** Opening PASSAGE FOR REVIEW block **

[thirdparty/mdadm.git] / mdmon.8

.\" See file COPYING in distribution for details.
.TH MDMON 8 "" v3.1.1
.SH NAME
mdmon \- monitor MD external metadata arrays

.SH SYNOPSIS

.BI mdmon " [--all] [--takeover] CONTAINER"

.SH OVERVIEW
The 2.6.27 kernel brings the ability to support external metadata arrays.
External metadata implies that user space handles all updates to the metadata.
The kernel's responsibility is to notify user space when a "metadata event"
occurs, like disk failures and clean-to-dirty transitions.  The kernel, in
important cases, waits for user space to take action on these notifications.

.SH DESCRIPTION
.SS Metadata updates:
To service metadata update requests a daemon,
.IR mdmon ,
is introduced.
.I Mdmon
is tasked with polling the sysfs namespace looking for changes in
.BR array_state , 
.BR sync_action ,
and per disk
.BR state
attributes.  When a change is detected it calls a per metadata type
handler to make modifications to the metadata.  The following actions
are taken:
.RS
.TP
.B array_state \- inactive
Clear the dirty bit for the volume and let the array be stopped
.TP
.B array_state \- write pending
Set the dirty bit for the array and then set
.B array_state
to
.BR active .
Writes
are blocked until userspace writes
.BR active.
.TP
.B array_state \- active-idle
The safe mode timer has expired so set array state to clean to block writes to the array
.TP
.B array_state \- clean
Clear the dirty bit for the volume
.TP
.B array_state \- read-only
This is the initial state that all arrays start at.
.I mdmon
takes one of the three actions:
.RS
.TP
1/
Transition the array to read-auto keeping the dirty bit clear if the metadata
handler determines that the array does not need resyncing or other modification
.TP
2/
Transition the array to active if the metadata handler determines a resync or
some other manipulation is necessary
.TP
3/
Leave the array read\-only if the volume is marked to not be monitored; for
example, the metadata version has been set to "external:\-dev/md127" instead of
"external:/dev/md127"
.RE
.TP
.B sync_action \- resync\-to\-idle
Notify the metadata handler that a resync may have completed.  If a resync
process is idled before it completes this event allows the metadata handler to
checkpoint resync.
.TP
.B sync_action \- recover\-to\-idle
A spare may have completed rebuilding so tell the metadata handler about the
state of each disk.  This is the metadata handler's opportunity to clear
any "out-of-sync" bits and clear the volume's degraded status.  If a recovery
process is idled before it completes this event allows the metadata handler to
checkpoint recovery.

** Closing PASSAGE FOR REVIEW block **

Reproduce, character for character, the stretch of the mdmon manual page that opens with the words containing "External metadata implies" and closes with "on these notifications.".

** Opening RECORDED DATA block **

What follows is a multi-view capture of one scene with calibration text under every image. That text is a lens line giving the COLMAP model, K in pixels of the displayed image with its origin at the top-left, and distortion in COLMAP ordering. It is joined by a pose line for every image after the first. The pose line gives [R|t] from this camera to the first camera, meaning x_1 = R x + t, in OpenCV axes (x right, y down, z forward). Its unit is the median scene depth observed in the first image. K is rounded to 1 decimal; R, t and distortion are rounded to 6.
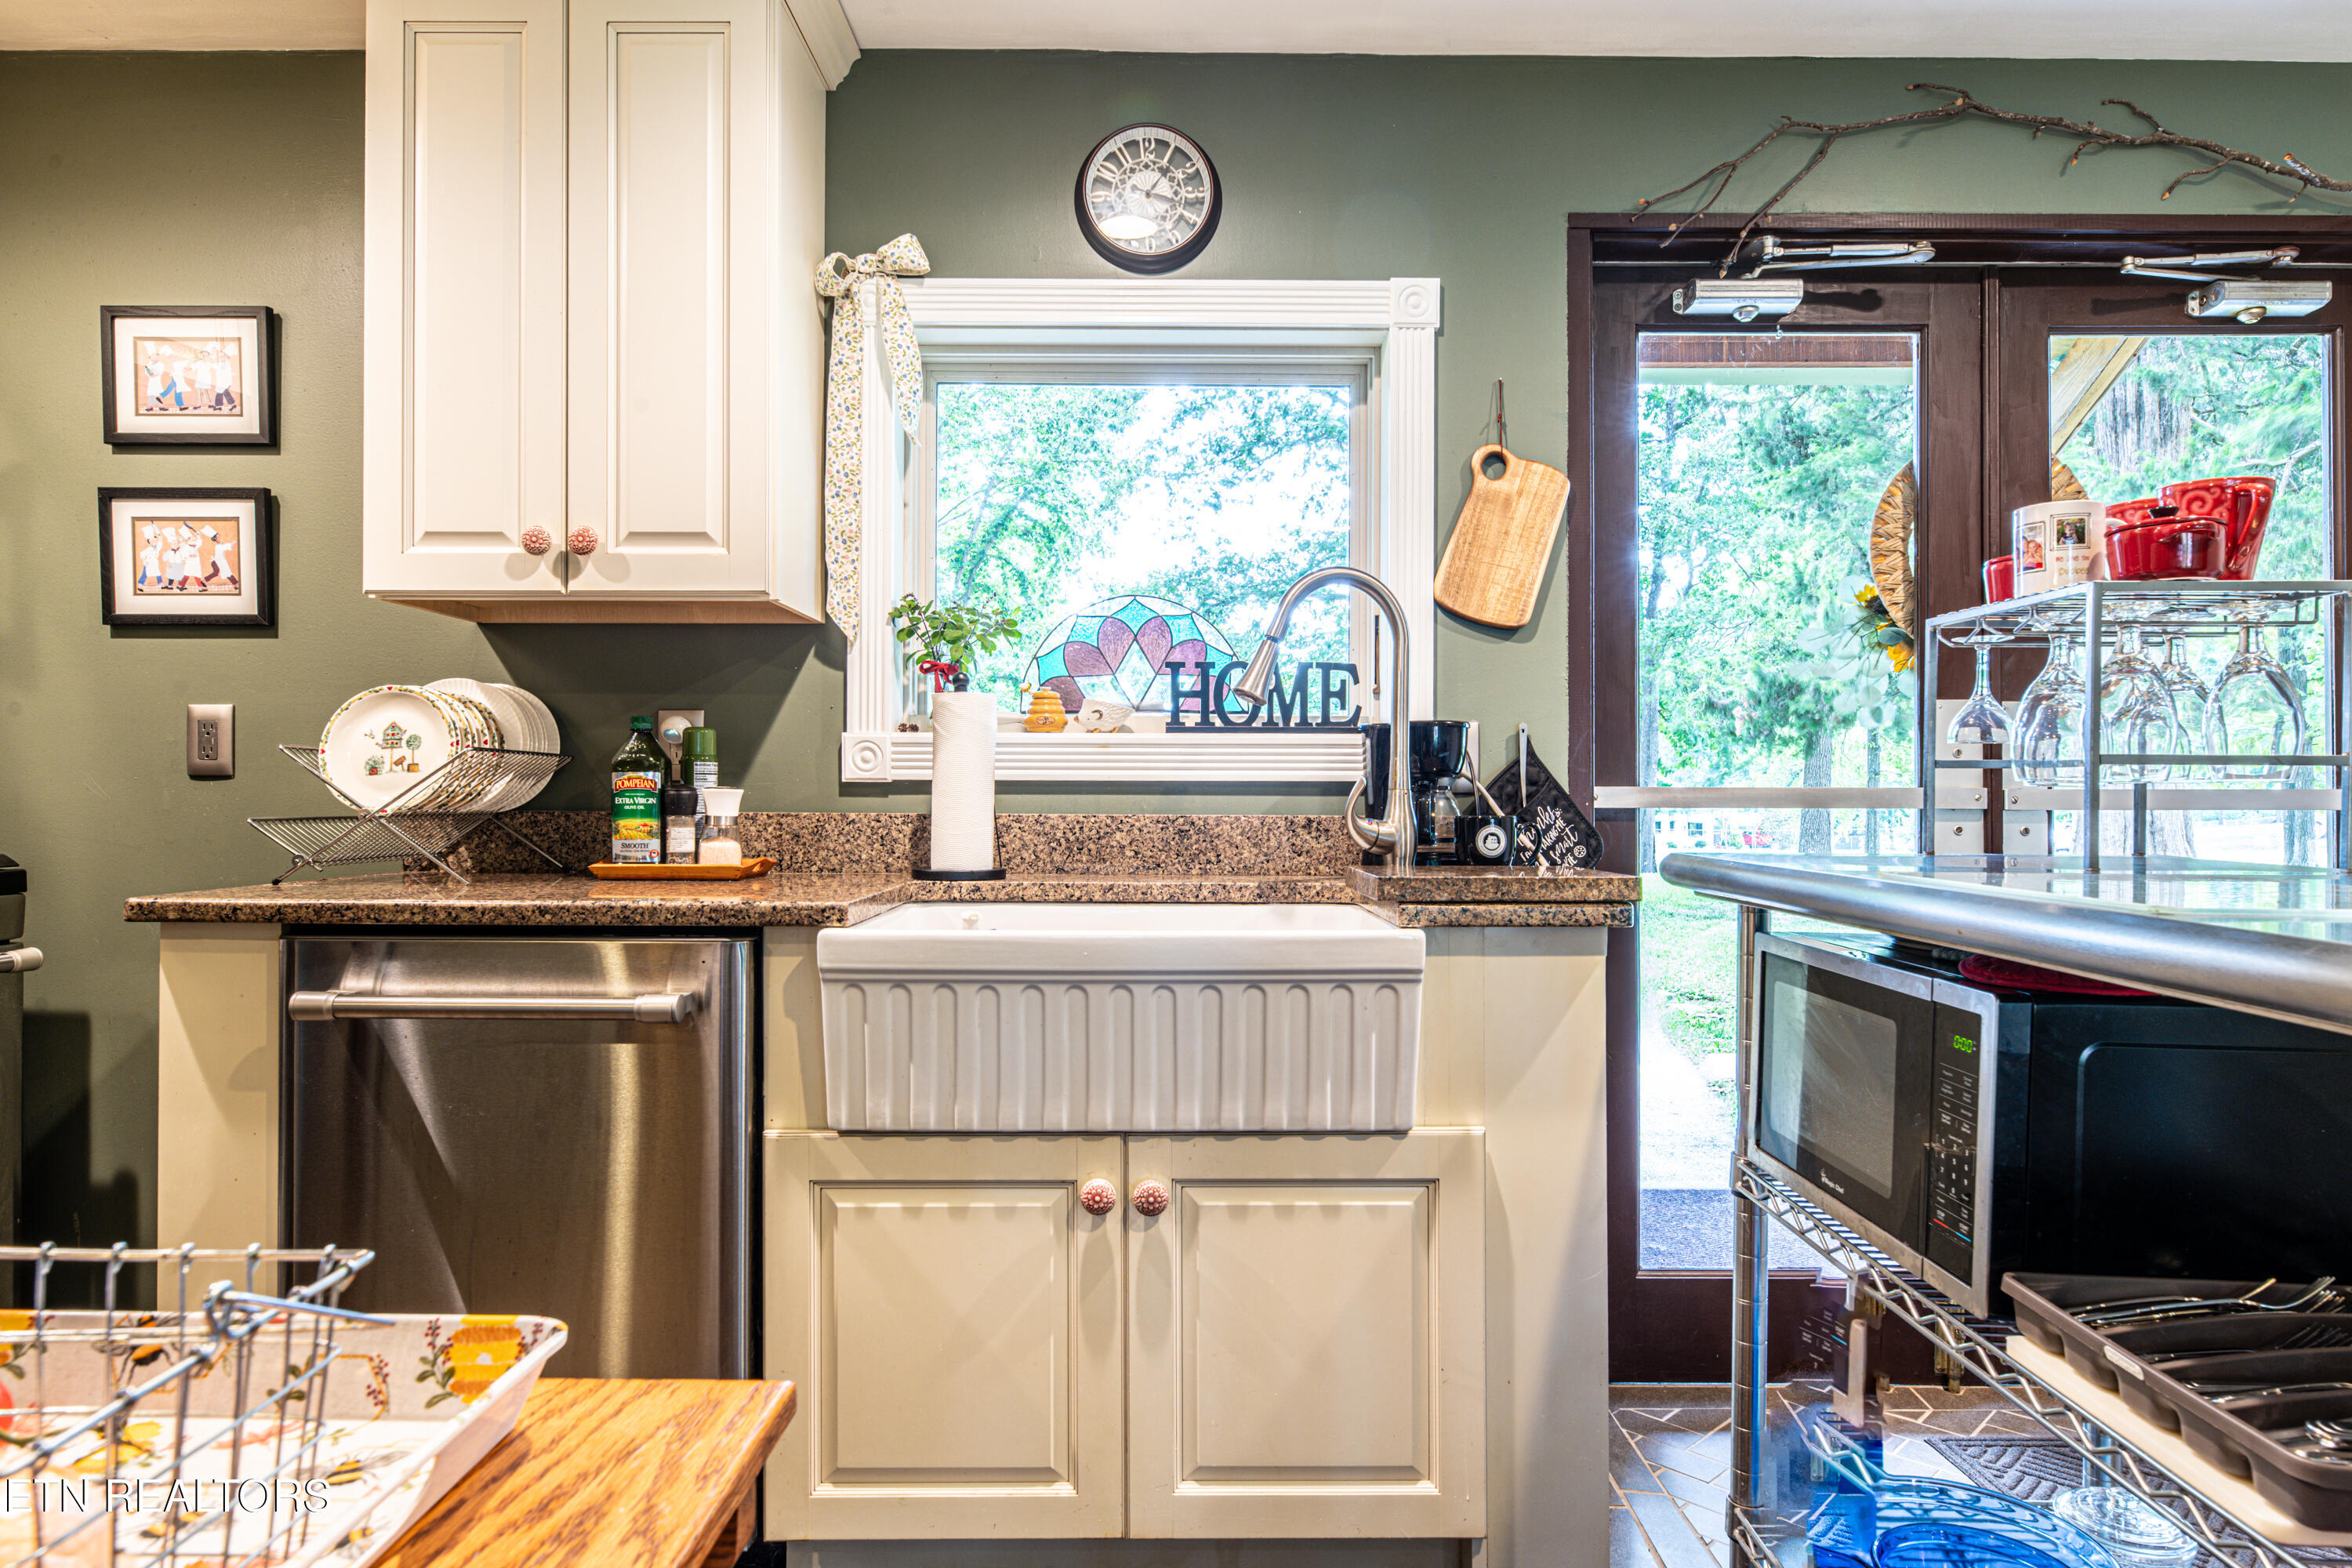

** Closing RECORDED DATA block **

FINAL ANSWER
External metadata implies that user space handles all updates to the metadata.
The kernel's responsibility is to notify user space when a "metadata event"
occurs, like disk failures and clean-to-dirty transitions.  The kernel, in
important cases, waits for user space to take action on these notifications.